The good thing about the reflective bands and vest is if you don't want to sully the look of your bike, the bands and vest are just as effective. You just have to remember to bring them with you in case you get caught out after dark. The tape on the bike is ALWAYS ready to go.


----------



## saf-t (Sep 24, 2008)

I run 3M tape on the fork, seat stays, top and down tube, back and front of cranks, and rear fender of my commuter, along with tires with reflective bands. Reflective ankle bands as well- can't have too much visibility.

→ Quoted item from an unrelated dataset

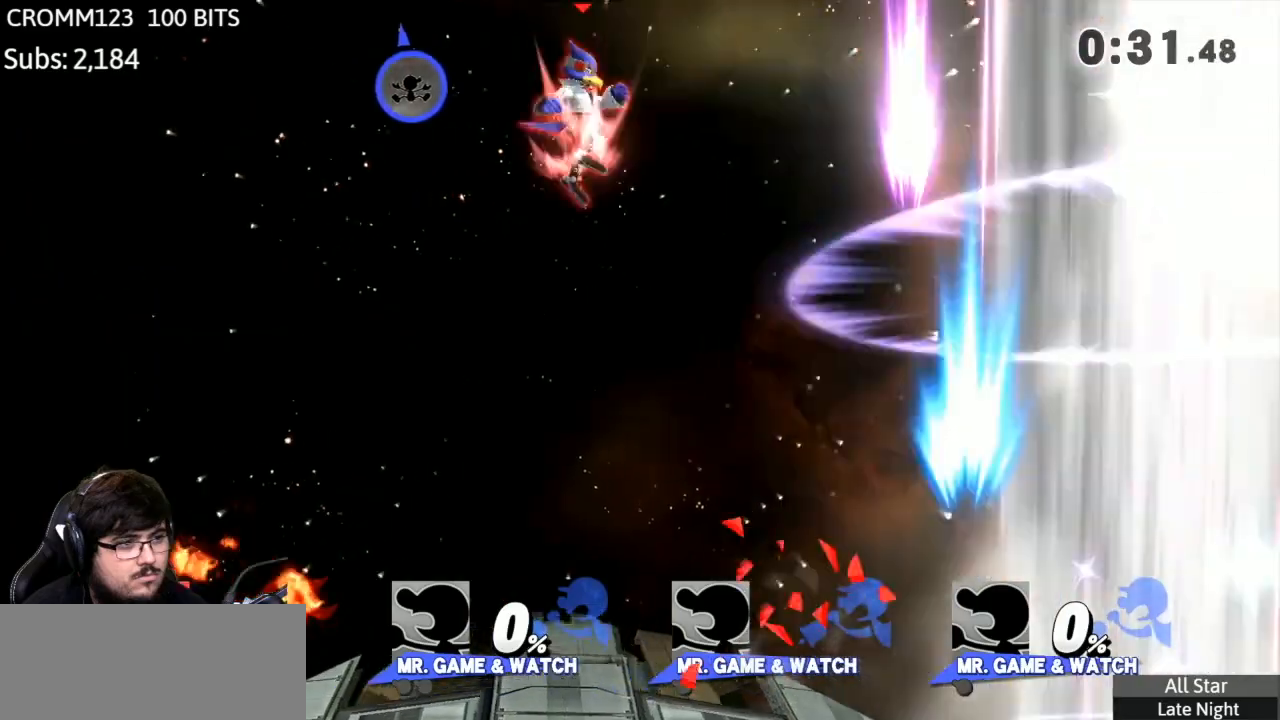
{"buttons": ["Y"], "left_stick": "center", "right_stick": "center", "events": [[34, "left_stick", "center"], [167, "left_stick", "down-right"], [334, "left_stick", "center"], [501, "Y", "down"]]}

Lights are a given- in fact, I was amazed this weekend at how visible this guy ahead of me was with his taillight on (earlier than I'd typically have mine on).


----------



## froze (Sep 15, 2002)

The only reflective tape I use is on my helmet, I can't stand crappy looking tape (or zip ties) whether their for reflective purposes or black electrical tape for whatever reason on my bikes. Sure I have lights, I need to be seen at night; and I use reflective leg bands, and my jacket has reflective stripping as does the seat bag. For lights I run a Cygolite 15 watt dual beam in the front along with a amber flasher and a BLT on the helmet, then I have the Blackburn Mars 4 on the rear and barend lights, along with a Cateye on the rear of the helmet. So if they can't see me their blind as a bat and no amount of lights and reflective tape will help.


----------



## tethernaut (Dec 11, 2008)

I cut the 3M tape into narrow 'pinstriping' and put it on the fork, chainstays, and seatstays, so it's visible from all sides of the bike. I think the pinstriping actually makes the bike look better, and it helps with visibility at night.


----------